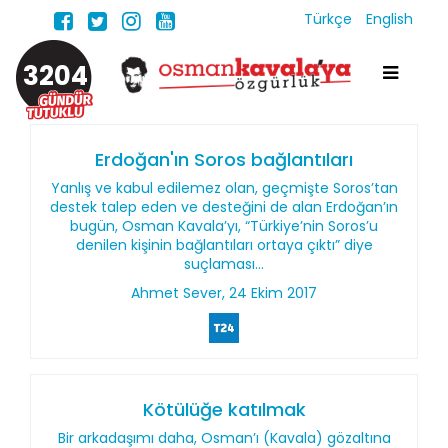
Türkçe
English
3204
Erdoğan'ın Soros bağlantıları
Yanlış ve kabul edilemez olan, geçmişte Soros’tan
destek talep eden ve desteğini de alan Erdoğan’ın
bugün, Osman Kavala’yı, “Türkiye’nin Soros’u
denilen kişinin bağlantıları ortaya çıktı” diye
suçlaması...
Ahmet Sever, 24 Ekim 2017
Kötülüğe katılmak
Bir arkadaşımı daha, Osman’ı (Kavala) gözaltına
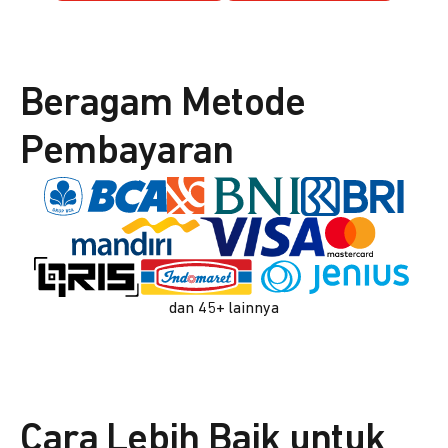
Beragam Metode
Pembayaran
dan 45+ lainnya
Cara Lebih Baik untuk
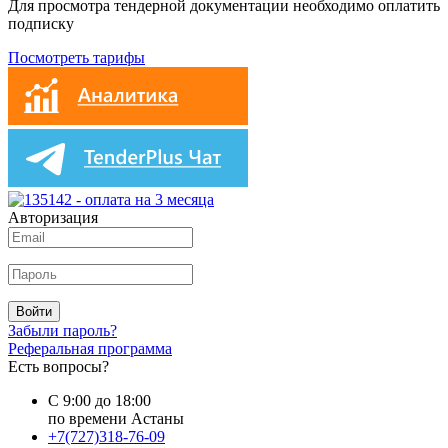
Для просмотра тендерной документации необходимо оплатить
подписку
Посмотреть тарифы
Авторизация
Войти
Забыли пароль?
Реферальная программа
Есть вопросы?
С 9:00 до 18:00
по времени Астаны
+7(727)318-76-09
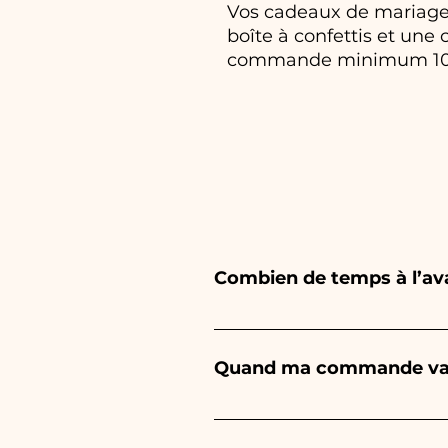
Vos cadeaux de mariage
boîte à confettis et une
commande minimum 10 
Combien de temps à l’a
Ceramiche Ania crée et peint
dépend du type d'article et
Quand ma commande va-t
1/2 mois avant votre événeme
demander des informations pl
La réception de la commande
⁂
Rewrite the text of the listing, substituting "Вход" for "Войти" and leaving everything else unchanged. Omit the pictures from your answer.

Türkçe
English
3204
Erdoğan'ın Soros bağlantıları
Yanlış ve kabul edilemez olan, geçmişte Soros’tan
destek talep eden ve desteğini de alan Erdoğan’ın
bugün, Osman Kavala’yı, “Türkiye’nin Soros’u
denilen kişinin bağlantıları ortaya çıktı” diye
suçlaması...
Ahmet Sever, 24 Ekim 2017
Kötülüğe katılmak
Bir arkadaşımı daha, Osman’ı (Kavala) gözaltına
Beragam Metode
Pembayaran
dan 45+ lainnya
Cara Lebih Baik untuk
Для просмотра тендерной документации необходимо оплатить
подписку
Посмотреть тарифы
Авторизация
Вход
Забыли пароль?
Реферальная программа
Есть вопросы?
С 9:00 до 18:00
по времени Астаны
+7(727)318-76-09
Vos cadeaux de mariage
boîte à confettis et une
commande minimum 10 
Combien de temps à l’a
Ceramiche Ania crée et peint
dépend du type d'article et
Quand ma commande va-t
1/2 mois avant votre événeme
demander des informations pl
La réception de la commande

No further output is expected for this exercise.